═════ EXERCISE INPUT

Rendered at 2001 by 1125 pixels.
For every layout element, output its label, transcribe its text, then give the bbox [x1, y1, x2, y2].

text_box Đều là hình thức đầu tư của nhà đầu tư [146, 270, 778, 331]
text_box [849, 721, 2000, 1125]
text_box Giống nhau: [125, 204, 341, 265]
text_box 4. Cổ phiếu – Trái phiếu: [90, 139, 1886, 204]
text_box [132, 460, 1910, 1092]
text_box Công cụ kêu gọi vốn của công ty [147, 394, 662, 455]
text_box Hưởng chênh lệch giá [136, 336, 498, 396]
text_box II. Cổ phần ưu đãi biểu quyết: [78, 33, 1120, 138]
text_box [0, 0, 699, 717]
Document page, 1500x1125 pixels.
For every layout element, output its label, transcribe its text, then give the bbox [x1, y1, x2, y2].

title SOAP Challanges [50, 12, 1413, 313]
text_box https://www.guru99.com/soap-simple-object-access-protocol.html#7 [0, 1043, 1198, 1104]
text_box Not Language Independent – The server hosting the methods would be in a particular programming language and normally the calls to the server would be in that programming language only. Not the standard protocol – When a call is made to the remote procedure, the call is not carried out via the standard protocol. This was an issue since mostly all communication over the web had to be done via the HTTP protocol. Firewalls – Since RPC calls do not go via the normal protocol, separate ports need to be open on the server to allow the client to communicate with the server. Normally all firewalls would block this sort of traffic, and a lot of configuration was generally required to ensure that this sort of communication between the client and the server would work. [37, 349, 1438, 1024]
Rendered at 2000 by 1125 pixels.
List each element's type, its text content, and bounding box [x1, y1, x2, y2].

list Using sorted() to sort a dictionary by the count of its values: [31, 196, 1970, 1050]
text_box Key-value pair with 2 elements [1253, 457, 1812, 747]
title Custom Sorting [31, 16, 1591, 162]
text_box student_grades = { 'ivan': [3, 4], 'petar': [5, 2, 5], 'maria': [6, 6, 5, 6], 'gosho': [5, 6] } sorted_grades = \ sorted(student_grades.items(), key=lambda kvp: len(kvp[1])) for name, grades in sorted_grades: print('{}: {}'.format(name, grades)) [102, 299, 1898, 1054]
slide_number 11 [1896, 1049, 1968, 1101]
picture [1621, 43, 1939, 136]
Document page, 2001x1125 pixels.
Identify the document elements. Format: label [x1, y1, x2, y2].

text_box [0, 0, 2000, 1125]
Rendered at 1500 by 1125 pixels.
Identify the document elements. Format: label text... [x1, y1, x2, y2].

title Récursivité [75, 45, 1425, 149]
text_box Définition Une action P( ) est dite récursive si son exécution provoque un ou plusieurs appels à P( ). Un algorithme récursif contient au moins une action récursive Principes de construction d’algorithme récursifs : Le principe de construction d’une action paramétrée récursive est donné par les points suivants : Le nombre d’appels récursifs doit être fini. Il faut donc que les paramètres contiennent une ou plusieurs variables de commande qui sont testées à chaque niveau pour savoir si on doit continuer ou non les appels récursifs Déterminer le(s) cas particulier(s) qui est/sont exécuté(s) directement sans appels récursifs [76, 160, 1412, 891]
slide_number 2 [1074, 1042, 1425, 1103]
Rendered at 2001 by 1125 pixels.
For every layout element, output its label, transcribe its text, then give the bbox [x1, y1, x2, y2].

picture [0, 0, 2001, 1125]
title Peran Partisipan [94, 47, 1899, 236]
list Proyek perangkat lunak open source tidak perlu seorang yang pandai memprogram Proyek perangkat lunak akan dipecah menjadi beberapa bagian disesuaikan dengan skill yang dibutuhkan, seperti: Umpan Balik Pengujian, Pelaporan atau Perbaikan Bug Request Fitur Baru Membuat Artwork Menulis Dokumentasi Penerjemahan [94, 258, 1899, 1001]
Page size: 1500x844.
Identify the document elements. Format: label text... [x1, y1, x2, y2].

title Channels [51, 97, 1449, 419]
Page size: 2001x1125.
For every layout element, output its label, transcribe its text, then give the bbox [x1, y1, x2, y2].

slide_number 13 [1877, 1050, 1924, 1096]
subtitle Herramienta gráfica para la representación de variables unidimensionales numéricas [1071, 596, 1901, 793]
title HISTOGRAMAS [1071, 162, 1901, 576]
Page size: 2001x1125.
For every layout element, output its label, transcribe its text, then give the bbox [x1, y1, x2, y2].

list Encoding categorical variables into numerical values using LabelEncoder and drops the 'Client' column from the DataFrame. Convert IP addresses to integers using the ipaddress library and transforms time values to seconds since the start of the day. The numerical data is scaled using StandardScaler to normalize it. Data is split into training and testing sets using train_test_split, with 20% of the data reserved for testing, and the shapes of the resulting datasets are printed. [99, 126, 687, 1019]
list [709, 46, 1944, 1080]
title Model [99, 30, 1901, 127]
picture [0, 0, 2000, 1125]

══════════

§ **WRITTEN TASK**
All of the data must be set down again exactly.

§ **RESULT FOR THIS EXERCISE**
Rendered at 2001 by 1125 pixels.
For every layout element, output its label, transcribe its text, then give the bbox [x1, y1, x2, y2].

text_box Đều là hình thức đầu tư của nhà đầu tư [146, 270, 778, 331]
text_box [849, 721, 2000, 1125]
text_box Giống nhau: [125, 204, 341, 265]
text_box 4. Cổ phiếu – Trái phiếu: [90, 139, 1886, 204]
text_box [132, 460, 1910, 1092]
text_box Công cụ kêu gọi vốn của công ty [147, 394, 662, 455]
text_box Hưởng chênh lệch giá [136, 336, 498, 396]
text_box II. Cổ phần ưu đãi biểu quyết: [78, 33, 1120, 138]
text_box [0, 0, 699, 717]
Document page, 1500x1125 pixels.
For every layout element, output its label, transcribe its text, then give the bbox [x1, y1, x2, y2].

title SOAP Challanges [50, 12, 1413, 313]
text_box https://www.guru99.com/soap-simple-object-access-protocol.html#7 [0, 1043, 1198, 1104]
text_box Not Language Independent – The server hosting the methods would be in a particular programming language and normally the calls to the server would be in that programming language only. Not the standard protocol – When a call is made to the remote procedure, the call is not carried out via the standard protocol. This was an issue since mostly all communication over the web had to be done via the HTTP protocol. Firewalls – Since RPC calls do not go via the normal protocol, separate ports need to be open on the server to allow the client to communicate with the server. Normally all firewalls would block this sort of traffic, and a lot of configuration was generally required to ensure that this sort of communication between the client and the server would work. [37, 349, 1438, 1024]
Rendered at 2000 by 1125 pixels.
List each element's type, its text content, and bounding box [x1, y1, x2, y2].

list Using sorted() to sort a dictionary by the count of its values: [31, 196, 1970, 1050]
text_box Key-value pair with 2 elements [1253, 457, 1812, 747]
title Custom Sorting [31, 16, 1591, 162]
text_box student_grades = { 'ivan': [3, 4], 'petar': [5, 2, 5], 'maria': [6, 6, 5, 6], 'gosho': [5, 6] } sorted_grades = \ sorted(student_grades.items(), key=lambda kvp: len(kvp[1])) for name, grades in sorted_grades: print('{}: {}'.format(name, grades)) [102, 299, 1898, 1054]
slide_number 11 [1896, 1049, 1968, 1101]
picture [1621, 43, 1939, 136]
Document page, 2001x1125 pixels.
Identify the document elements. Format: label [x1, y1, x2, y2].

text_box [0, 0, 2000, 1125]
Rendered at 1500 by 1125 pixels.
Identify the document elements. Format: label text... [x1, y1, x2, y2].

title Récursivité [75, 45, 1425, 149]
text_box Définition Une action P( ) est dite récursive si son exécution provoque un ou plusieurs appels à P( ). Un algorithme récursif contient au moins une action récursive Principes de construction d’algorithme récursifs : Le principe de construction d’une action paramétrée récursive est donné par les points suivants : Le nombre d’appels récursifs doit être fini. Il faut donc que les paramètres contiennent une ou plusieurs variables de commande qui sont testées à chaque niveau pour savoir si on doit continuer ou non les appels récursifs Déterminer le(s) cas particulier(s) qui est/sont exécuté(s) directement sans appels récursifs [76, 160, 1412, 891]
slide_number 2 [1074, 1042, 1425, 1103]
Rendered at 2001 by 1125 pixels.
For every layout element, output its label, transcribe its text, then give the bbox [x1, y1, x2, y2].

picture [0, 0, 2001, 1125]
title Peran Partisipan [94, 47, 1899, 236]
list Proyek perangkat lunak open source tidak perlu seorang yang pandai memprogram Proyek perangkat lunak akan dipecah menjadi beberapa bagian disesuaikan dengan skill yang dibutuhkan, seperti: Umpan Balik Pengujian, Pelaporan atau Perbaikan Bug Request Fitur Baru Membuat Artwork Menulis Dokumentasi Penerjemahan [94, 258, 1899, 1001]
Page size: 1500x844.
Identify the document elements. Format: label text... [x1, y1, x2, y2].

title Channels [51, 97, 1449, 419]
Page size: 2001x1125.
For every layout element, output its label, transcribe its text, then give the bbox [x1, y1, x2, y2].

slide_number 13 [1877, 1050, 1924, 1096]
subtitle Herramienta gráfica para la representación de variables unidimensionales numéricas [1071, 596, 1901, 793]
title HISTOGRAMAS [1071, 162, 1901, 576]
Page size: 2001x1125.
For every layout element, output its label, transcribe its text, then give the bbox [x1, y1, x2, y2].

list Encoding categorical variables into numerical values using LabelEncoder and drops the 'Client' column from the DataFrame. Convert IP addresses to integers using the ipaddress library and transforms time values to seconds since the start of the day. The numerical data is scaled using StandardScaler to normalize it. Data is split into training and testing sets using train_test_split, with 20% of the data reserved for testing, and the shapes of the resulting datasets are printed. [99, 126, 687, 1019]
list [709, 46, 1944, 1080]
title Model [99, 30, 1901, 127]
picture [0, 0, 2000, 1125]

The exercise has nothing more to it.